For cement and construction materials, there are two terminals with seven berths and a storage capacity of 40,000 tonnes and an annual traffic capacity of 4 million tonnes. There is also a private cement terminal operated by a Spanish company Ceminter International with an annual traffic capacity of 1 million tonnes. There is one timber terminal built in 2006 with one berth and an annual traffic capacity of 600,000 tonnes (590,000 long tons; 660,000 short tons) per year, or 850,000 cubic metres (30,000,000 cu ft) per year, operated by Kronospan.
There are two roll on roll off (roro) terminals with two berths, one in Constanța North with storage for 4,800 vehicles and one in Constanța South with storage for 1,800 vehicles. There is also a private RORO terminal only for automobiles operated by Romcargo Maritim with a storage capacity for 6,000 automobiles which covers an area of 2.5 ha (6.2 acres) in Constanța North. The ferry-boat terminal has one berth used for loading and unloading railway cars, locomotives and trucks. The terminal has an annual traffic capacity of 1 tonne (0.98 long ton; 1.1 short tons). There are two container terminals with 14 berths, one in Constanța North with two berths, and an area of 11.4 ha (1,230,000 sq ft), and one in Constanța South with 12 berths with the most important Constanța South Container Terminal.
Hutchison Whampoa is interested in investing around US$ 80 million in a new container terminal of 650–700,000 twenty-foot equivalent unit (TEUs) located in Constanța South on a 35 ha (3,800,000 sq ft) plot of land. The terminal will be finished in 2010. The passenger terminal situated in Constanța North has an annual traffic capacity of 100,000 people.
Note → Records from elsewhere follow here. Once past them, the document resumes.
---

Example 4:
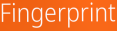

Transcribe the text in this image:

Fingerprint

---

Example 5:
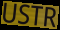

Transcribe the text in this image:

USTR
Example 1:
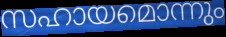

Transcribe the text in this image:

സഹായമൊന്നും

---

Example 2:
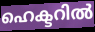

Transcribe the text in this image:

ഹെക്ടറിൽ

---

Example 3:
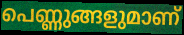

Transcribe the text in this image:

പെണ്ണുങ്ങളുമാണ്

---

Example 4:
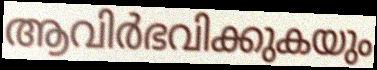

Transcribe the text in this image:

ആവിർഭവിക്കുകയും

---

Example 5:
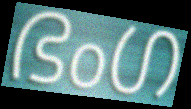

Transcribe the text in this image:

ഭംഗ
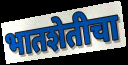
भातशेतीचा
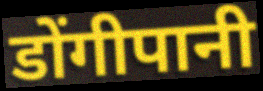
डोंगीपानी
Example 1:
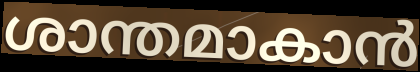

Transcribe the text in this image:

ശാന്തമാകാൻ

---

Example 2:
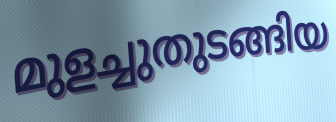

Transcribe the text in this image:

മുളച്ചുതുടങ്ങിയ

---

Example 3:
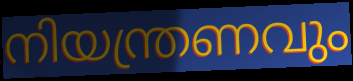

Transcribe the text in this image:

നിയന്ത്രണവും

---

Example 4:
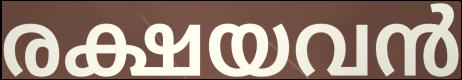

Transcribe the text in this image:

രക്ഷയവൻ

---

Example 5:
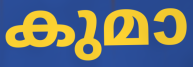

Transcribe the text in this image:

In 2008, the port was visited by 80 ships (45 marine ships and 35 river ships) which had on board around 30,000 tourists; a 20% increase from 2007.
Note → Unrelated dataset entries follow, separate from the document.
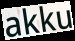
akku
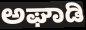
ಅಘಾಡಿ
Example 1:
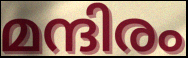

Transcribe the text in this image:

മന്ദിരം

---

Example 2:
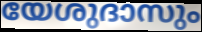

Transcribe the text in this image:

യേശുദാസും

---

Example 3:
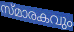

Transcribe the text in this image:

സ്മാരകവും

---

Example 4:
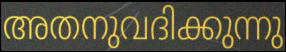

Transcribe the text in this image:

അതനുവദിക്കുന്നു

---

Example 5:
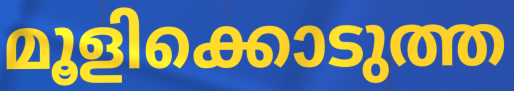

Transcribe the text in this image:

മൂളിക്കൊടുത്ത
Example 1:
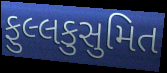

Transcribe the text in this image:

ફુલ્લકુસુમિત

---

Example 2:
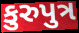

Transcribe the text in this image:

કુરુપુત્ર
The barge terminal has one berth and it is located in Constanța South on the eastern shore of the Danube–Black Sea Canal. The berth is 1.2 km (0.75 mi) long and the water is seven meters deep. The tugboat terminal has one berth and it is located in Constanța South on the western shore of the Danube–Black Sea Canal. The berth is 300 m (980 ft) long and the water is five meters deep. Both terminals have an annual traffic capacity of 10,000,000 tonnes (9,800,000 long tons; 11,000,000 short tons).
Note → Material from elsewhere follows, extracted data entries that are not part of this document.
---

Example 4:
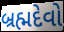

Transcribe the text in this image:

બ્રહ્મદેવો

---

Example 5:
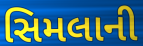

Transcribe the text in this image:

સિમલાની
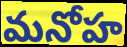
మనోహ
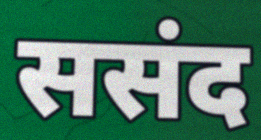
ससंद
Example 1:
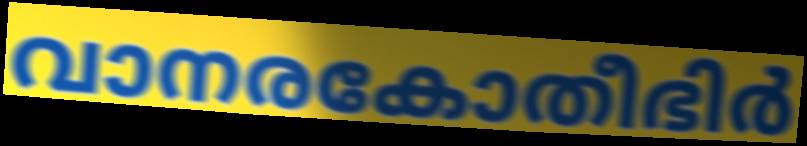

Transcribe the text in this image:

In 2010 the largest liquefied petroleum gas (LPG) terminal in Romania was opened in the Port of Midia by Octogon Gas, after an initial investment of €12 million. The terminal occupies an area of 24,000 m2 (260,000 sq ft) and has a storage capacity of 4,000 m3 (140,000 cu ft) in 10 storage tanks 400 m3 (14,000 cu ft) each. The terminal also involved the construction of a new 120 m (390 ft) long berth.